Reagan didn't have to appear on late-night talk shows to cement his image, but now that's the reflex action—the easy fast track to the Outside rail. Leno and David Letterman have together hosted all of the top-tier candidates. And it's not just the Republicans. Barack Obama seems like a semiregular on The Daily Show and the rest of the late-night circuit. When Leno asked him last December whether he had indeed inhaled when he used marijuana, the candidate replied, "That was the point." Doesn't get much more Outside than that—or more different from, say, someone named Clinton.
The Oprah factor. And, by the way, if you're Obama, why seek out the Sunday talk-show circuit when you have Oprah Winfrey on your side? Not only has she endorsed Obama, but the Washington Post reports that she is also talking with his advisers about a more active role in the campaign. Forget the fact that she's raising millions for him; Oprah on the stump—or, better yet, appearing in Obama's TV ads—is priceless. She's not just another celebrity or another popular Outsider; she's a guru for millions of women.
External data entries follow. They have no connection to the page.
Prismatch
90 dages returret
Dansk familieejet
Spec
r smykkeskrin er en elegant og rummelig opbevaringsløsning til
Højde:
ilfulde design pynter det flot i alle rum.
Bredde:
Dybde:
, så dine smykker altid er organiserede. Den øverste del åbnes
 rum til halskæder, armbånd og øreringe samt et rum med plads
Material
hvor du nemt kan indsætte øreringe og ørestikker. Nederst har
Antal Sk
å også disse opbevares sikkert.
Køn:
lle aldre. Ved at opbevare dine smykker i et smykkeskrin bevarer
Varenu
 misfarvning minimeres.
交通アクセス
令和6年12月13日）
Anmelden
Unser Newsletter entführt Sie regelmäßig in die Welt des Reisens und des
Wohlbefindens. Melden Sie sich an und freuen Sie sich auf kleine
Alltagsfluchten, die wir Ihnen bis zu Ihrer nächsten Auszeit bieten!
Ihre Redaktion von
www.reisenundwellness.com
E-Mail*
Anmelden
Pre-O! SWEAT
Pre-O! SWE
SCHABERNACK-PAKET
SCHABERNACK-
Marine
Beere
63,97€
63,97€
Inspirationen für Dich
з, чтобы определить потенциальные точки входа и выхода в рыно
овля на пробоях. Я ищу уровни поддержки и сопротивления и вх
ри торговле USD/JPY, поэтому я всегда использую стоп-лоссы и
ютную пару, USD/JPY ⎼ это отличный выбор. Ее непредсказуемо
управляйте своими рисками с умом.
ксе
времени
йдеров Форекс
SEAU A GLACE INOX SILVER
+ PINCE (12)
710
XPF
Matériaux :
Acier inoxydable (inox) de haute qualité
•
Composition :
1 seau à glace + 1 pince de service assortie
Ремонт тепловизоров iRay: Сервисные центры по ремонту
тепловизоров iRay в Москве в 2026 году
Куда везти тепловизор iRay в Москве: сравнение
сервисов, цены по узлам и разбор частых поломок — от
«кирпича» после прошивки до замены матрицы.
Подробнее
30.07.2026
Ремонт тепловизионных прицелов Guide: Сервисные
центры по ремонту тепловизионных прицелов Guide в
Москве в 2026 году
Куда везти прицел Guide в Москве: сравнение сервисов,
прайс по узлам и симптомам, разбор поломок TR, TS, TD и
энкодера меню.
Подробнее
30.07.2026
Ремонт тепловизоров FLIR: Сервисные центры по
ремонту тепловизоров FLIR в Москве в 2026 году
And those are the voters both Hillary Clinton and Obama are looking to attract.
But there is a key difference in the self-promotion of Obama and Clinton: Obama's couch chats are all about his status as a "different" kind of candidate; hers are all about softening her image—and perceptions of her marriage. (Ellen DeGeneres: Does Bill take care of the house? Hillary: ... I will come home late at night, and he will be rearranging bookshelves or cleaning the kitchen. He is pretty handy to have around, actually.) And one more thing about Hillary: She's the rare candidate who is not playing the Outsider card. In fact, she's actually out there defending the expediency of knowing how to play the Inside game. That's her story, and she's sticking to it.
Fred Thompson, meantime, is telling another story. He's the guy who didn't spend his life thinking about the presidency; he's the candidate who disdains the political process. Or he may be, as one Mitt Romney adviser smirks, "just a guy who wants to run a new kind of campaign that doesn't require him to work that hard." Like it or not, he's in. And working on his latest script—one-liners at a time.